Il Relatore speciale Onu delinea i contorni della tortura psicologica

L’isolamento prolungato è una forma di tortura psicologica. Lo scrive il Relatore speciale delle Nazioni Unite sulla tortura e altri trattamenti o punizioni crudeli, inumani e degradanti, Nils Melzer, nel rapporto presentato il 14 febbraio e discusso nella 43esima sessione del Consiglio per i diritti umani il 28 febbraio 2020 nel quale analizza gli elementi e gli effetti della tortura psicologica che è troppo spesso sottostimata (A_HRC_43_49_AUV). Nella prima parte del documento, il Relatore speciale ha ricostruito gli elementi costitutivi del crimine, sottolineando la necessità dell’intenzionalità nell’infliggere la sofferenza psicologica grave ossia la ragionevole prevedibilità del risultato, nonché la nozione di tortura psicologica che si realizza quando metodi e tecniche sono utilizzate per infliggere gravi sofferenze mentali.  
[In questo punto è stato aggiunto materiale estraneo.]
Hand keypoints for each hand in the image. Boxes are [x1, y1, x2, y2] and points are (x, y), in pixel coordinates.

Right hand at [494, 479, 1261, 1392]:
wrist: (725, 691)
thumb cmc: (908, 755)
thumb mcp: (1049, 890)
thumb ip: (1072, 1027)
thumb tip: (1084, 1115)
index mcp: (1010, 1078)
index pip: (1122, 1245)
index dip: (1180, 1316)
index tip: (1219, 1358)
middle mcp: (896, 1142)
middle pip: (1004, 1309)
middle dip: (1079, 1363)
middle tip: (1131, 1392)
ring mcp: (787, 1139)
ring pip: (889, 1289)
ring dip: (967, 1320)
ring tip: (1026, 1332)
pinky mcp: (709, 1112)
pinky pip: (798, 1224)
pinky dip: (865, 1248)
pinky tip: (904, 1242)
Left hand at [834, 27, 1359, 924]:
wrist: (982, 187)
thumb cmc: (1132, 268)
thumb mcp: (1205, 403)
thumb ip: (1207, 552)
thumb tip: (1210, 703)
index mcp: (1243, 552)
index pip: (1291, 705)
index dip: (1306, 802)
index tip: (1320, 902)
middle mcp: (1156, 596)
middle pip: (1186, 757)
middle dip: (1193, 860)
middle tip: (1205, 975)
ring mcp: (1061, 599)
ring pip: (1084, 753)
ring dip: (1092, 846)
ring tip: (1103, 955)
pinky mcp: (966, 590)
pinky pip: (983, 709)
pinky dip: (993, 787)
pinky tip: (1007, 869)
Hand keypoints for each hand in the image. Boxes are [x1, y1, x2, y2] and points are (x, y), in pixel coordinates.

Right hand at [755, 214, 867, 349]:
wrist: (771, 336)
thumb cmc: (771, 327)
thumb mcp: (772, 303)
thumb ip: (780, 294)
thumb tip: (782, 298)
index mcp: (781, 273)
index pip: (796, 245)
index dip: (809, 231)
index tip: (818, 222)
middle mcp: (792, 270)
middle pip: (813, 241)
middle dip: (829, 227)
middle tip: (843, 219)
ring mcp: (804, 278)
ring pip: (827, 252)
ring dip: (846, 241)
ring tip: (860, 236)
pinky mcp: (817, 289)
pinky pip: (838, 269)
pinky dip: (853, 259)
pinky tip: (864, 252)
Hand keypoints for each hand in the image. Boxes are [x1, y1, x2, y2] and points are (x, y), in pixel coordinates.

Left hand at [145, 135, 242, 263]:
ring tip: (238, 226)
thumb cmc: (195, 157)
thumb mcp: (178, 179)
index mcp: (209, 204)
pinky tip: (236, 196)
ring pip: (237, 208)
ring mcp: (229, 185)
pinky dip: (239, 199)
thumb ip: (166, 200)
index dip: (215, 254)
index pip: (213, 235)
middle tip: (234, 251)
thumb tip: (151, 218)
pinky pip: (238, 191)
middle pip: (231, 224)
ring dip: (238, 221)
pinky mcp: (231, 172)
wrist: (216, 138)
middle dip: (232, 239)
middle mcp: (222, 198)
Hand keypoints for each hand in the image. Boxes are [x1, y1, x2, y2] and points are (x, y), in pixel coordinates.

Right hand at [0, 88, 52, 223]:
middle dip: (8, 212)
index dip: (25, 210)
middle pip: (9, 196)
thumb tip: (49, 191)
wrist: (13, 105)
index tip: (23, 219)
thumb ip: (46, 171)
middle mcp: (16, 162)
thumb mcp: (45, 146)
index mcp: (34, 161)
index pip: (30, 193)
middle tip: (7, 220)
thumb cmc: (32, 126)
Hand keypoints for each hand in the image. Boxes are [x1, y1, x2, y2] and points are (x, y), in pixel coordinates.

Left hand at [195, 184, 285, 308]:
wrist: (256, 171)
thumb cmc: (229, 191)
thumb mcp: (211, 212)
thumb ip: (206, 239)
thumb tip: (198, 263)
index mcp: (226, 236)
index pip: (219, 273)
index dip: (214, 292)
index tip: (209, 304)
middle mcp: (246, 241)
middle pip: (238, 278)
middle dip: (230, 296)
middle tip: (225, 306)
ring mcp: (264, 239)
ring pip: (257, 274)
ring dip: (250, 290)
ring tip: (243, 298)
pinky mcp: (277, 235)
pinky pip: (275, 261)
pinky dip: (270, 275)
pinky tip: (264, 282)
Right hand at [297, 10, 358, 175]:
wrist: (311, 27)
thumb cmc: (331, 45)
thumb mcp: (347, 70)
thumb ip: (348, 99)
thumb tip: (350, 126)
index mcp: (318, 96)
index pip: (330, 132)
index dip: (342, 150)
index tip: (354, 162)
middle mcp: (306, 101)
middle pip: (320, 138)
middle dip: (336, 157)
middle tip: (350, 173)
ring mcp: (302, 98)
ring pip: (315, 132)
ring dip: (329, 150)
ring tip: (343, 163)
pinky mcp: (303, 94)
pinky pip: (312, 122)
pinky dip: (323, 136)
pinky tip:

Il Relatore speciale si è poi soffermato sull’articolo 1 della Convenzione contro la tortura e altri trattamenti o punizioni crudeli, inumani o degradanti del 1984 nel quale si chiarisce che il termine tortura “non si estende al dolore o alle sofferenze risultanti unicamente da sanzioni legittime, inerenti a tali sanzioni o ad esse conseguenti”. Tale limitazione, però, è operativa solo nel caso in cui le sanzioni siano conformi alle “Mandela rules” ossia agli Standard minimi per il trattamento penitenziario dei detenuti approvati dalla Commissione delle Nazioni Unite sulla prevenzione del crimine e la giustizia penale il 22 maggio 2015. Pertanto, l’applicazione di sanzioni come l’isolamento prolungato e senza limiti temporali rientrano nella “tortura psicologica”. Il documento passa in rassegna i più diffusi metodi di questa forma di tortura tra i quali l’infliggere terrore, fobia e ansia estrema ad esempio esponendo la persona a contatto con insetti o altro essendo a conoscenza della personale paura. Così, rientrano le modalità di detenzione che portano a un isolamento prolungato perché minacciano e accrescono la sofferenza psichica soprattutto in detenuti con disabilità di carattere psichico, con peggioramenti del livello di stress e della depressione e un aumento dei suicidi. La parte finale è dedicata alla cybertortura con intimidazioni online, furti di identità, diffusione di contenuti privati.